Staff held her gaze in silence.

“You’re in love with her,” insisted the actress—“in love with this common thief and confidence-woman!”

Staff nodded gently. “Perhaps,” said he, “you’re right. I hadn’t thought of it that way before.... But, if you doubt my motive in advising you to go slow, consult somebody else—somebody you feel you can trust: Max, for instance, or your attorney. Meanwhile, I’d ask Mrs. Ilkington to be discreet, if I were you.”

Saluting them ceremoniously, he turned and left the hotel, deeply dejected, profoundly bewildered and ... wondering whether or not Alison in her rage had uncovered a secret unsuspected even by himself, to whom it should have been most intimate.


XII

WON’T YOU WALK INTO MY PARLOUR?

Slipping quickly into the room through an opening hardly wide enough to admit his spare, small body, the man as quickly shut and locked the door and pocketed the key. This much accomplished, he swung on his heel and, without further movement, fastened his attention anew upon the girl.

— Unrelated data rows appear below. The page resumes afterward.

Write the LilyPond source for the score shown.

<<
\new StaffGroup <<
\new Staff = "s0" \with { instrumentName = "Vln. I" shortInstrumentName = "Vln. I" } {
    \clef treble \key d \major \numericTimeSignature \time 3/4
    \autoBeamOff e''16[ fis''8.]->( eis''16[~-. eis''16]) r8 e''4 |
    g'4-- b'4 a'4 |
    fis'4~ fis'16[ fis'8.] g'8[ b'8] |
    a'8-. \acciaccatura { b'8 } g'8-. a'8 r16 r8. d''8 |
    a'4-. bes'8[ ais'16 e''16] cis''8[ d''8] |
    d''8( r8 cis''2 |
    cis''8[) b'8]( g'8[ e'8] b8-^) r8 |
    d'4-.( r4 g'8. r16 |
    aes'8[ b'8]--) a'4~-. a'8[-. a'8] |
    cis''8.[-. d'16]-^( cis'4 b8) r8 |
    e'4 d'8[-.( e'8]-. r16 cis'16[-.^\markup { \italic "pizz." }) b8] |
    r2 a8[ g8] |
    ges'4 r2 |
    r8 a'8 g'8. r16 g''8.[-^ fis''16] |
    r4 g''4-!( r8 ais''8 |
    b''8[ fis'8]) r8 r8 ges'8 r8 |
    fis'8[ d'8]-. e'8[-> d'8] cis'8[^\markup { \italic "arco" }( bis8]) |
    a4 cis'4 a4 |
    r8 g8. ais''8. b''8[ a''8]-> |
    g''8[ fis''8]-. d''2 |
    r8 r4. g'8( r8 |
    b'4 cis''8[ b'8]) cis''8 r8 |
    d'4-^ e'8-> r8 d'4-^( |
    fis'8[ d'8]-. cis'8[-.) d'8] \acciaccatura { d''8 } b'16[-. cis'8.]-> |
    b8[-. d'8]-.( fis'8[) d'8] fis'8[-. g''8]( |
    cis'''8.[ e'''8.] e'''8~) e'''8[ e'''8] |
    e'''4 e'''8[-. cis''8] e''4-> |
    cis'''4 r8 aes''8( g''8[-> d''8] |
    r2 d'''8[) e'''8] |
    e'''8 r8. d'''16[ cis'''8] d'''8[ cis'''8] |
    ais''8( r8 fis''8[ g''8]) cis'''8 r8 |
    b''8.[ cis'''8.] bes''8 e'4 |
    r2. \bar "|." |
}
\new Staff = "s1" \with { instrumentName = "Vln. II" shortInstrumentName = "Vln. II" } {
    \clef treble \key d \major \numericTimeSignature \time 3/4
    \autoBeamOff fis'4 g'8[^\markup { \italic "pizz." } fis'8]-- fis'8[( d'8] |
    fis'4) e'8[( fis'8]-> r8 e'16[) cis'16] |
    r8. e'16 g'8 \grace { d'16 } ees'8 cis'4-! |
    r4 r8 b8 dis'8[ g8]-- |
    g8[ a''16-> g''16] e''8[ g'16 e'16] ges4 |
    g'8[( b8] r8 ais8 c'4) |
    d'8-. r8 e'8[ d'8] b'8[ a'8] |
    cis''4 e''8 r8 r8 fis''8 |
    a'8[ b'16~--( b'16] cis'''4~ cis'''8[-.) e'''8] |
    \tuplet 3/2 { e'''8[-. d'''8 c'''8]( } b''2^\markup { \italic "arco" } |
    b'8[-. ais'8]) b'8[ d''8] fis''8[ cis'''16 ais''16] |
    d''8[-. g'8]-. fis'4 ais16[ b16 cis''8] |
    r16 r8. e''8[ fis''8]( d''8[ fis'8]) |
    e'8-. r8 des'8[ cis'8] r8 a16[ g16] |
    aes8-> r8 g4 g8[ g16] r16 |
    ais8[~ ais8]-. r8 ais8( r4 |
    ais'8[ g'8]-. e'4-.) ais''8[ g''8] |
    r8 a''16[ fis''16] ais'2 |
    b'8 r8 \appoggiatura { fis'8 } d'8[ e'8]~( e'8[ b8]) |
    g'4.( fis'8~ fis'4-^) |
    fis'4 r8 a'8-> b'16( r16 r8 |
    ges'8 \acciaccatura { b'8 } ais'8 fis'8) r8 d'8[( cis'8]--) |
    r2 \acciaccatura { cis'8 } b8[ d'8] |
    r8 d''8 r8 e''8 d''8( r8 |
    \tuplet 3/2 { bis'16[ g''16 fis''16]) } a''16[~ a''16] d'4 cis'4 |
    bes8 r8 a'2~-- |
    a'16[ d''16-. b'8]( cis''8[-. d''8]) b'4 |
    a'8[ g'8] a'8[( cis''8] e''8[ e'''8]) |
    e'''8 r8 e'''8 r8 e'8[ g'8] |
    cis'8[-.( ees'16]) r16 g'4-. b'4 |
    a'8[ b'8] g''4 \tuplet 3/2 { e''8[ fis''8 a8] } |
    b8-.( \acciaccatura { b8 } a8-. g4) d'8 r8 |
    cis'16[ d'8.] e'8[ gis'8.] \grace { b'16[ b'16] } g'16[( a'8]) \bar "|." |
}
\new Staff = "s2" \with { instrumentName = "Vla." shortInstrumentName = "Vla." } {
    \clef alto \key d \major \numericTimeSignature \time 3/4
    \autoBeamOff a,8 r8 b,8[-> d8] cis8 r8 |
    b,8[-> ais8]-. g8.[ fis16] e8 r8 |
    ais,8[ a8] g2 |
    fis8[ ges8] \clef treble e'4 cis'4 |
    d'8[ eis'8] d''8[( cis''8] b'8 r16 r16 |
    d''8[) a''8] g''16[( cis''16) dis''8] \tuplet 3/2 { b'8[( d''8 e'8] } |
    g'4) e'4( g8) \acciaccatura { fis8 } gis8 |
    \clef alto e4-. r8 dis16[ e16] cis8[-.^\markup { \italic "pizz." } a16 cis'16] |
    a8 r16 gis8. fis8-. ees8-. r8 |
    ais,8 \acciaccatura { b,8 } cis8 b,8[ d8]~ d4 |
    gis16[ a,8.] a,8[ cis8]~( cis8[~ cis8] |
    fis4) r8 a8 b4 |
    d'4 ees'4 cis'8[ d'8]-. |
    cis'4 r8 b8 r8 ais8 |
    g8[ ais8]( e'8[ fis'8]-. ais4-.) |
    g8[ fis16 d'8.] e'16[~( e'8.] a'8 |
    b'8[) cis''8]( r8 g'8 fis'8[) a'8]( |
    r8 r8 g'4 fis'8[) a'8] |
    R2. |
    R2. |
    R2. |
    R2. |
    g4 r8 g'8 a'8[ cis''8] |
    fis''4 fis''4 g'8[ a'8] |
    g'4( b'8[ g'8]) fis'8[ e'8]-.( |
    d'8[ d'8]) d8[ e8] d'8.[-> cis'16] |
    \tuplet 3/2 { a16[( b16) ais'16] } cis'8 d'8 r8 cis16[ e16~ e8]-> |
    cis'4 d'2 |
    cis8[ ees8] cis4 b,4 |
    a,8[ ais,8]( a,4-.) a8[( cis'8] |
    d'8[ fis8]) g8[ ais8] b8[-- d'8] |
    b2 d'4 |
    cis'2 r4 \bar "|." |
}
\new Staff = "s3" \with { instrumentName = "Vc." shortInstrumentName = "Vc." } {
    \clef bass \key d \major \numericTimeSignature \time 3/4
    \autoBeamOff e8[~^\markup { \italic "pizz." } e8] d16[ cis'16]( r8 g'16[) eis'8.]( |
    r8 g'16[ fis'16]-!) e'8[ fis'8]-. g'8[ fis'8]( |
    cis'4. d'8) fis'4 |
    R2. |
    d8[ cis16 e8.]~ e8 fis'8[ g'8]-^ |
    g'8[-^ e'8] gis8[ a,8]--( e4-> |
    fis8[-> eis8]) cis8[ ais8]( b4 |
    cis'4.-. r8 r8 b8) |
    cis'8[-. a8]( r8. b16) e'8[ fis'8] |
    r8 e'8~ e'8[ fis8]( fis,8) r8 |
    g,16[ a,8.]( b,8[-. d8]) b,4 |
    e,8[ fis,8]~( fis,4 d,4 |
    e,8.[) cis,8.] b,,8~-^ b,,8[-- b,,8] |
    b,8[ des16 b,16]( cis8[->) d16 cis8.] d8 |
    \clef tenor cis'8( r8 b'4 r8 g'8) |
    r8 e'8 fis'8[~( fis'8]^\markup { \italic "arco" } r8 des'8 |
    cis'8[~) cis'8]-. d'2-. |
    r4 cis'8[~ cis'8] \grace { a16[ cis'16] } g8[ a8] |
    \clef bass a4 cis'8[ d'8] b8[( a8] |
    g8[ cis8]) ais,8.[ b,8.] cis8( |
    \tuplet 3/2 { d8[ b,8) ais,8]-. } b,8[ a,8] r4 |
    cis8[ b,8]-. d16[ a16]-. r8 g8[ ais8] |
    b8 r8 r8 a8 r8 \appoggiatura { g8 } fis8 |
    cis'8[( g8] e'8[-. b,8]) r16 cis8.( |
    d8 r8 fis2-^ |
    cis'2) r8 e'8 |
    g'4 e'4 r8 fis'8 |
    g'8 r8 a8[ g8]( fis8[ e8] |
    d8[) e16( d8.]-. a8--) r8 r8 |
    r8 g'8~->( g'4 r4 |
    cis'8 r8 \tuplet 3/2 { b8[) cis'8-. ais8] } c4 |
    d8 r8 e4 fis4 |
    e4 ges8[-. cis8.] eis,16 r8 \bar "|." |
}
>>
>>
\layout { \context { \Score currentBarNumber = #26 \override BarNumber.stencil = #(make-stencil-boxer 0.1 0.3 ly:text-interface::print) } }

Standing so—hands clasped loosely before him, his head thrust forward a trifle above his rounded shoulders, pale eyes peering from their network of wrinkles with a semi-humourous suggestion, thin lips curved in an apologetic grin: his likeness to the Mr. Iff known to Staff was something more than striking. One needed to be intimately and recently acquainted with Iff’s appearance to be able to detect the almost imperceptible points of difference between the two. Had Staff been there he might have questioned the colour of this man’s eyes, which showed a lighter tint than Iff’s, and their expression—here vigilant and predatory in contrast with Iff’s languid, half-derisive look. The line of the cheek from nose to mouth, too, was deeper and more hard than with Iff; and there was a hint of elevation in the nostrils that lent the face a guise of malice and evil—like the shadow of an impersonal sneer.